O'Leary's done this before. Back in 2002, when Boeing was in the midst of laying off 40,000 people, Ryanair came in with a big order for 100 Boeing 737-800s, with options on another 50. (Ryanair ended up exercising 27 of those options, before negotiating a new deal for 70 more 'Three-Sevens in 2005.)

The official list price on that deal was given at $9.7 billion, but analysts everywhere believed at the time that a hungry Boeing, starved for orders in the wake of September 11th, slashed at least 35 percent off the purchase price. With those bargain-price airplanes, Ryanair was able to grow; it's now Europe's largest low-cost carrier.
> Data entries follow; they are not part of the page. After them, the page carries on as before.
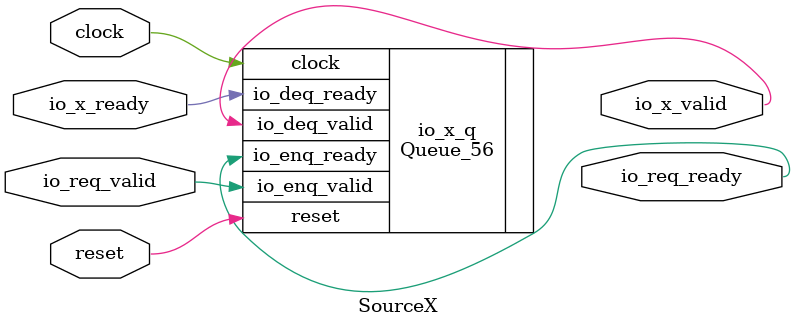
<source format=sv>
`ifndef RANDOMIZE
  `ifdef RANDOMIZE_REG_INIT
    `define RANDOMIZE
  `endif // RANDOMIZE_REG_INIT
`endif // not def RANDOMIZE
`ifndef RANDOMIZE
  `ifdef RANDOMIZE_MEM_INIT
    `define RANDOMIZE
  `endif // RANDOMIZE_MEM_INIT
`endif // not def RANDOMIZE

`ifndef RANDOM
  `define RANDOM $random
`endif // not def RANDOM

// Users can define 'PRINTF_COND' to add an extra gate to prints.
`ifndef PRINTF_COND_
  `ifdef PRINTF_COND
    `define PRINTF_COND_ (`PRINTF_COND)
  `else  // PRINTF_COND
    `define PRINTF_COND_ 1
  `endif // PRINTF_COND
`endif // not def PRINTF_COND_

// Users can define 'ASSERT_VERBOSE_COND' to add an extra gate to assert error printing.
`ifndef ASSERT_VERBOSE_COND_
  `ifdef ASSERT_VERBOSE_COND
    `define ASSERT_VERBOSE_COND_ (`ASSERT_VERBOSE_COND)
  `else  // ASSERT_VERBOSE_COND
    `define ASSERT_VERBOSE_COND_ 1
  `endif // ASSERT_VERBOSE_COND
`endif // not def ASSERT_VERBOSE_COND_

// Users can define 'STOP_COND' to add an extra gate to stop conditions.
`ifndef STOP_COND_
  `ifdef STOP_COND
    `define STOP_COND_ (`STOP_COND)
  `else  // STOP_COND
    `define STOP_COND_ 1
  `endif // STOP_COND
`endif // not def STOP_COND_

// Users can define INIT_RANDOM as general code that gets injected into the
// initializer block for modules with registers.
`ifndef INIT_RANDOM
  `define INIT_RANDOM
`endif // not def INIT_RANDOM

// If using random initialization, you can also define RANDOMIZE_DELAY to
// customize the delay used, otherwise 0.002 is used.
`ifndef RANDOMIZE_DELAY
  `define RANDOMIZE_DELAY 0.002
`endif // not def RANDOMIZE_DELAY

// Define INIT_RANDOM_PROLOG_ for use in our modules below.
`ifndef INIT_RANDOM_PROLOG_
  `ifdef RANDOMIZE
    `ifdef VERILATOR
      `define INIT_RANDOM_PROLOG_ `INIT_RANDOM
    `else  // VERILATOR
      `define INIT_RANDOM_PROLOG_ `INIT_RANDOM #`RANDOMIZE_DELAY begin end
    `endif // VERILATOR
  `else  // RANDOMIZE
    `define INIT_RANDOM_PROLOG_
  `endif // RANDOMIZE
`endif // not def INIT_RANDOM_PROLOG_

module SourceX(
  input  clock,
         reset,
         io_req_valid,
         io_x_ready,
  output io_req_ready,
         io_x_valid
);

  Queue_56 io_x_q (	// @[Decoupled.scala:375:21]
    .clock        (clock),
    .reset        (reset),
    .io_enq_valid (io_req_valid),
    .io_deq_ready (io_x_ready),
    .io_enq_ready (io_req_ready),
    .io_deq_valid (io_x_valid)
  );
endmodule


</source>
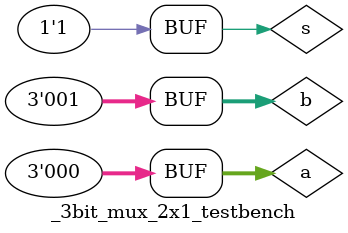
<source format=v>
`define DELAY 20
module _3bit_mux_2x1_testbench();
reg [2:0] a, b;
reg s;
wire [2:0] r;

_3bit_mux_2x1 mux0(r, s, a, b);

initial begin
a = 3'b000; b = 3'b001; s = 1'b0;
#`DELAY;
a = 3'b000; b = 3'b001; s = 1'b1;
end

initial 
begin
$monitor("time = %2d\na = %3b\nb = %3b\ns = %1b\nr = %3b", $time, a, b, s, r);
end
endmodule

</source>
So it's probably not surprising to hear that O'Leary's back in the market for jets, not with the global economy in a shambles. What is raising eyebrows, however, is the announcement by O'Leary deputy Michael Cawley that Ryanair will take bids from Airbus as well. Buying from Airbus would be a significant departure: Ryanair now operates 181 Boeing 737s, and has another 143 on order.

in the '90s, Ryanair adopted Southwest Airlines' low-fare model, flying only one type of plane (Boeing 737-800s) with one class of passengers. Over the years, O'Learly himself has been vehemently pro-Boeing, earning the love of workers in Boeing's 737 factory in Renton, Wash., by proclaiming that if "you keep building 'em, we'll keep flying 'em and together we will beat the crap out of Airbus in Europe." (He followed that with a demonstration of Irish folk dancing a la Riverdance, and later picked up and carried a Boeing vice president over to pose with him inside the engine cowling of one of his new planes).

Flying only a single jet model saves airlines a lot of money. It streamlines maintenance and training procedures, and ground crews that have only one type of plane to deal with become more proficient at it, which allows them to turn around planes faster, squeezing more revenue-generating trips each day.

But Cawley told reporters in London that "we're large enough now to run two fleets."

We should know whether Ryanair is really ready to run a split fleet -- or is just threatening to buy Airbus to sweat Boeing for further concessions -- sometime late in 2010.